As a part of my Christmas traditions, my family and I spend a weekend in the mountains here in Southern California, where we can play ‘winter’ and ‘snow’ and safely return to our warm weather when our fingers are sufficiently numb. The so-called ‘cabins’ we stay in are often over-sized log mansions, and kitschy as can be expected.
This project is an answer to them: a simple nine-square plan with a central courtyard, and a circular infinity-edge spa at the middle; the kitchen-dining-living trio lines the north edge, with sliding glass walls fronting a supposed lake view; and private sleeping quarters located on the lower level.
Take last week’s modern courtyard, put it on a diagonal axis, and wrap the corner ‘L’ volume in a reduced vernacular language and this is what you get.
My brother is kind of infatuated with mid-century modernism, with volumes on Palm Springs and Neutra strewn about his house. So naturally, I began to tinker with what I might do with the tropes of ‘MCM’, and how I might incorporate it into my own tendencies of modular, square plans. This plan again plays on ideas of four and nine-squares, with brick walls surrounding three sides of a square, one half of which is dedicated to the interior domestic spaces and the other is given over to the exterior with a brick patio, wood deck, gravel garden, and a pool. The timber-framed living volume is flanked by a service bar in which a small entry courtyard is situated.
I’m not happy with the pool, and am tempted to try it on center rather than the side. . .
My brother-in-law lives in a small military town in the Mojave desert, and when he mentioned buying cheap land and building something, naturally I got thinking. Courtyard typologies sprang to mind, perhaps met with elements of pueblo adobe rectangular masses and carved wood porches. My plan offers a square adobe mass punctured with a circular courtyard and fountain at its center (evaporative cooling), and is rimmed with wood porches about to enjoy the expansive desert vistas, and to offer deep shade to any exterior openings.
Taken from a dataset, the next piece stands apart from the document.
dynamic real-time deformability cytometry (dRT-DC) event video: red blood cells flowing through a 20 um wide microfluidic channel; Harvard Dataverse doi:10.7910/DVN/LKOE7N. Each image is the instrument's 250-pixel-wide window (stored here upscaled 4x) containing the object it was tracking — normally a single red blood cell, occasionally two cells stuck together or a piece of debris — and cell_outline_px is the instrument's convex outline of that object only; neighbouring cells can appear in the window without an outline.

While traces of Irving Gill abound in the reductive classical-vernacular language, the plan geometries posed a small problem, reconciling the circular interior form and the division of rectangular rooms about. I turned to Palladio’s Villa Capra (La Rotonda) for help, but also needed to situate the rooms of a modern single family residence, and thought Frank Lloyd Wright’s Cheney House might work.
This small house is defined by the square courtyard at its center, which is filled with trees and a reflecting pool. The form that wraps it is bisected by alleys, forcing one to ambulate through the courtyard to move between the halves. Further, no access is granted directly from the house to the surrounding landscape, making the courtyard the public entry as well. Studies below explore rendering two of the courtyard faces in Doric form, opposed to the simple brick envelope at the exterior.
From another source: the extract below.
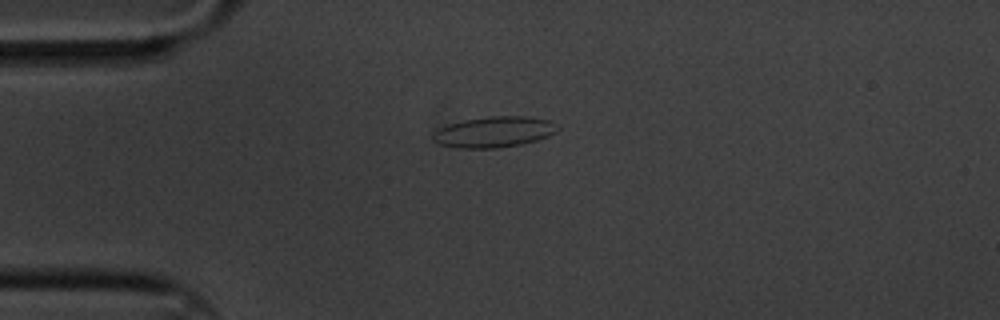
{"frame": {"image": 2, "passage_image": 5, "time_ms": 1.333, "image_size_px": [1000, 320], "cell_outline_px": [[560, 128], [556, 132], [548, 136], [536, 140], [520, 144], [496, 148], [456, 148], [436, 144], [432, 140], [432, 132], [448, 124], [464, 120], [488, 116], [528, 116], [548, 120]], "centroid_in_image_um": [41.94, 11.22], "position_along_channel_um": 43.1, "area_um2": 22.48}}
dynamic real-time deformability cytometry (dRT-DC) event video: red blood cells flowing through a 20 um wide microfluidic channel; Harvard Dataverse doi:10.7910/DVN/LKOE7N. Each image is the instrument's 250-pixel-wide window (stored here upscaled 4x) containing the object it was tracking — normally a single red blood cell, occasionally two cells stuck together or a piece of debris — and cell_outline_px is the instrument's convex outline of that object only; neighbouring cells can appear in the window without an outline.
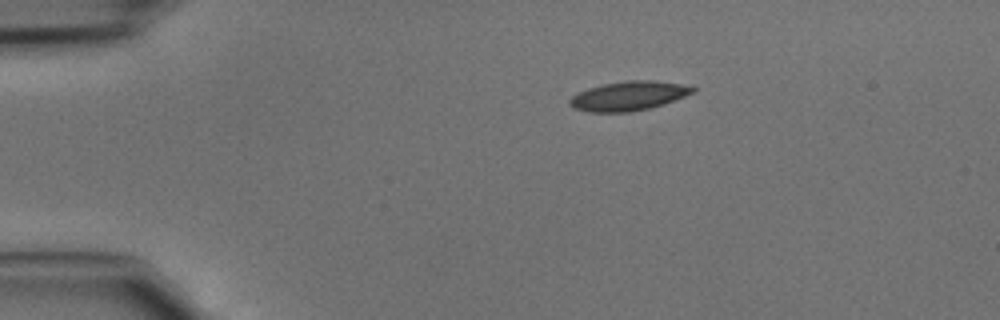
{"species": "common noctule bat (a hibernating species)", "species_latin": "Nyctalus noctula", "temperature_condition": "cold", "stored_images_in_passage": 38, "camera_frame_rate_fps": 3000, "um_per_image_px": 0.085, "animal": {"sex": "male", "body_mass_g": 15.6}, "frame": {"image": 1, "passage_image": 1, "time_ms": 0.0, "image_size_px": [1000, 320], "cell_outline_px": [[696, 92], [664, 104], [648, 108], [628, 112], [588, 112], [576, 108], [568, 104], [568, 100], [572, 96], [588, 88], [600, 84], [624, 80], [652, 80], [680, 84], [696, 88]], "centroid_in_image_um": [53.42, 8.14], "position_along_channel_um": 31.6, "area_um2": 20.98}}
Taking cues from the Craig Ellwood project I featured a few weeks ago, this generic office building places a large glass box off the ground, ringed at grade with reflecting pools. The drama is in the circular courtyard hidden inside, which is conical in section, flaring open to the sky above. Corner staircases echo the circular motif.
Further pulling the thread of hidden circular courtyards (here, here, & here), this exploration introduces yet another platonic geometry: the triangle. Low gables on each facade take the center, allowing colonnades to wrap the acute corners, while a circular colonnade sits in the middle, centered on a triangular obelisk in a circular pool. Interior spaces are fluid, with low walls and pipe columns hinting at spatial division. The dialogue between the round courtyard and the triangular roof ridges creates a dynamic interior roof form with exposed rafters throughout.
A study in pure form, this project is a derivative of a previous post, with a curved pediment sits coplanar with the colonnade-cum-pergola that surrounds a circular pool, and some admittedly quirky curved glass-block walls mediating between the three bays of the facade with the smaller volume behind.
Today’s installment is something a little idiosyncratic – this one didn’t begin with a square, but rather a triangle. From that, came a rotunda, and two arms, one of which I furnished with a square. This project takes more precedence from the picturesque traditions, but is still rather rigorous in module and geometry. References stem from Robert A M Stern to Samuel Vosper’s work with the Army Corps of Engineers and a touch of Lutyens.